A first time for black coaches at the Super Bowl

I literally was hanging off the edge of my seat as I looked up to see the Indianapolis Colts and the New England Patriots tied, 28-28. There was enough time left for the game to go in either direction, and it was close enough to go into overtime. Then Colts quarterback Peyton Manning threw a perfect 32-yard pass to tight end Bryan Fletcher. The drive ended in the winning touchdown run by Joseph Addai, and I jumped up to celebrate only to quickly sit back down.

Though I thought the Colts had it in the bag, there was a minute left and it was possible for the Patriots to score again. I held my breath as I watched to see the Colts’ fate. Nevertheless, when free safety Marlin Jackson intercepted the ball with 16 seconds left, my heart felt like it was going to burst out of my chest. Tony Dungy was going to the Super Bowl, and I couldn’t help but grin ear to ear.

Hours earlier, the Chicago Bears claimed their spot in the Super Bowl. I didn’t pay much attention to that game, but I heard a TV reporter ask Bears coach Lovie Smith how he felt about being the first black coach to go to the Super Bowl. I was proud of Smith, but what I really wanted was to see Dungy go. After being unceremoniously fired from the Tampa Bay Buccaneers and losing his son, the man deserved it. He worked hard, and he proved himself capable of producing a winning team, despite what critics said.

However, after the excitement, cheers and phone calls, it sunk in that not one, but two black coaches are going to the Super Bowl. For some, it’s just another Super Bowl, but for me and other blacks, it’s historical.

I began to think about how lucky I am to be alive to witness the advancements blacks have made in society. Oprah made great strides in entertainment to become one of the most famous and wealthiest women in the world. Tiger Woods and James Blake are also making their marks in golf and tennis, respectively – sports that used to be considered the domain of whites. Venus and Serena Williams, despite slowing down the last couple of years, are still history-making women. Blacks continue to excel in football and basketball.

Now, Barack Obama is making a play for the White House, and he has a good chance of becoming the first black president of the United States.

It all seems surreal. I believe wholeheartedly that racism and discrimination are still very prevalent in America, but I also see that blacks are able to achieve so much more now than ever before. It makes me less skeptical about my future, and I feel slightly relieved that my niece might not have to come into a world that will look at her skin and not her capabilities.

On Jan. 16, Delegate Frank D. Hargove of Virginia said slavery ended nearly 140 years ago with the Civil War, adding that “our black citizens should get over it.” Firstly, slavery did not end with the Civil War. Blacks were still treated less than human after they were free. Blacks couldn’t vote or use the same facilities as whites, and when blacks tried to defend the rights they deserved, they faced vicious brutality.

Still, my point is not to give a history lesson – it is that blacks are still affected by what happened more than 140 years ago. So pardon me if I don’t roll over and act as though slavery is not significant in American society.

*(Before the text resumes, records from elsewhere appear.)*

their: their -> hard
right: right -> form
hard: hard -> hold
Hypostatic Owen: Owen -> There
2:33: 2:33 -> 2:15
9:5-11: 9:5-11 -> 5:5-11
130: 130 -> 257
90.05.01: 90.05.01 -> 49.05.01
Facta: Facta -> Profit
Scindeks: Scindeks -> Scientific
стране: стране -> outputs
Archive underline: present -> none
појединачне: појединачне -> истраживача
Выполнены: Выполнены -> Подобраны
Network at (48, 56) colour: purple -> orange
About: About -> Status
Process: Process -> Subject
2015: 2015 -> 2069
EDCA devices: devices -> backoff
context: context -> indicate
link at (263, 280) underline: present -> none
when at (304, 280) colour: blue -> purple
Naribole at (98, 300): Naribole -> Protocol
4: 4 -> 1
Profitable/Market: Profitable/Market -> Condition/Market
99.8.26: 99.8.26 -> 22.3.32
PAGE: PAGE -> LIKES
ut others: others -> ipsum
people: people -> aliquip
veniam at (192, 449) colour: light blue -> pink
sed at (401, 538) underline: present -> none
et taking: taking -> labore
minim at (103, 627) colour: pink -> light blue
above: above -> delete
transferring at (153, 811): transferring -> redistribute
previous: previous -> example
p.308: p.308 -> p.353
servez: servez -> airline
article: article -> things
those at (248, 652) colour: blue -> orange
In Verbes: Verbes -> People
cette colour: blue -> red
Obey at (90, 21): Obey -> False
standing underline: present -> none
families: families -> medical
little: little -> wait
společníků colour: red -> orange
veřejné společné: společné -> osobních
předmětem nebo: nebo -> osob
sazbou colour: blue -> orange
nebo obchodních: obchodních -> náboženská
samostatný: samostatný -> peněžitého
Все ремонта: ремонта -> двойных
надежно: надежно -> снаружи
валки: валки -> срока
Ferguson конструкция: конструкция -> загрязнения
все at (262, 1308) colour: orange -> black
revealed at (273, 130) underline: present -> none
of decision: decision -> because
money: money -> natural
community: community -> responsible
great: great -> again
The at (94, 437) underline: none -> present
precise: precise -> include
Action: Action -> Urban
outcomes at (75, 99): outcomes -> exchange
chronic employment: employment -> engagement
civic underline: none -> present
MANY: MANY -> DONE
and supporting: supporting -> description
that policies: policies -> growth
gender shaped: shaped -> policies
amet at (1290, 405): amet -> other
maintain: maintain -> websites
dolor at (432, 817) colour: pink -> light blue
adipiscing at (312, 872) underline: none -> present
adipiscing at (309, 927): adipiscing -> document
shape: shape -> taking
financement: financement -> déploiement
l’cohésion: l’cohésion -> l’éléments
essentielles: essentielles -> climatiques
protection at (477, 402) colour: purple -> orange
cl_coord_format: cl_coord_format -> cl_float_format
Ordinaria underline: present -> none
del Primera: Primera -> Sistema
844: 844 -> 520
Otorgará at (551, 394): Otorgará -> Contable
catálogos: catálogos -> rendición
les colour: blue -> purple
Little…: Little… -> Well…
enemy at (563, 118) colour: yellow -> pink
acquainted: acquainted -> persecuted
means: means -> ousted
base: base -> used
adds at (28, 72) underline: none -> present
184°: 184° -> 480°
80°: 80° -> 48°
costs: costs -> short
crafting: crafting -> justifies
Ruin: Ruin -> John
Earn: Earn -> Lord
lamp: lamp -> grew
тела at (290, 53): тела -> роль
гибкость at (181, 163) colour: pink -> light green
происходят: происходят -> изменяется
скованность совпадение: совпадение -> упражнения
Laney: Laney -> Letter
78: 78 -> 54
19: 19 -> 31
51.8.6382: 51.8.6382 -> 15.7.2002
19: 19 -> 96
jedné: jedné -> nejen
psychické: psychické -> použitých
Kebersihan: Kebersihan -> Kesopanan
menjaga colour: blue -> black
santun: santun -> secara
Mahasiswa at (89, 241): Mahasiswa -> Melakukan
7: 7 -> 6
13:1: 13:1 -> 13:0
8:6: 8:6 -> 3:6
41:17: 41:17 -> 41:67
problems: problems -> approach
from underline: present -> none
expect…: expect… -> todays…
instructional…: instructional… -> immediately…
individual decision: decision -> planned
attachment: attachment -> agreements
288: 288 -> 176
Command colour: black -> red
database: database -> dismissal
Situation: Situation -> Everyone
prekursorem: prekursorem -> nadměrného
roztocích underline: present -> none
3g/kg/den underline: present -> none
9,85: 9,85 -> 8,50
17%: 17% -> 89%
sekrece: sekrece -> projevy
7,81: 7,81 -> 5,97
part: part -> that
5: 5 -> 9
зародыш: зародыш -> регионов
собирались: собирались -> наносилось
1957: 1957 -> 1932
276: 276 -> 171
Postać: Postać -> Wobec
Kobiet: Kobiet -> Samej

Although I think I understand what Hargove was hinting at, he still said it with no compassion or consideration of the pain the subject elicits. What I think he meant was that the Super Bowl coaches, Oprah, Condoleezza Rice and Obama are all living proof that blacks no longer need to believe that being the best is hopeless. Granted, it takes blacks much more effort and determination to compete with their white counterparts, but it is possible to rise above adversity. There is no excuse not to succeed when so many others have.

Every day, blacks and other minorities are rising above prejudice and stereotypes to prove that the impossible is very possible. As I looked at my television, I never felt so proud of two men I’d never met. Both of them symbolize the hope that anything is possible as long as you are dedicated and have the drive to succeed.

The hope is that it’s not about being black, white, Hispanic or Asian, it’s about how you play the game.

Shemir Wiles is a senior majoring in mass communications.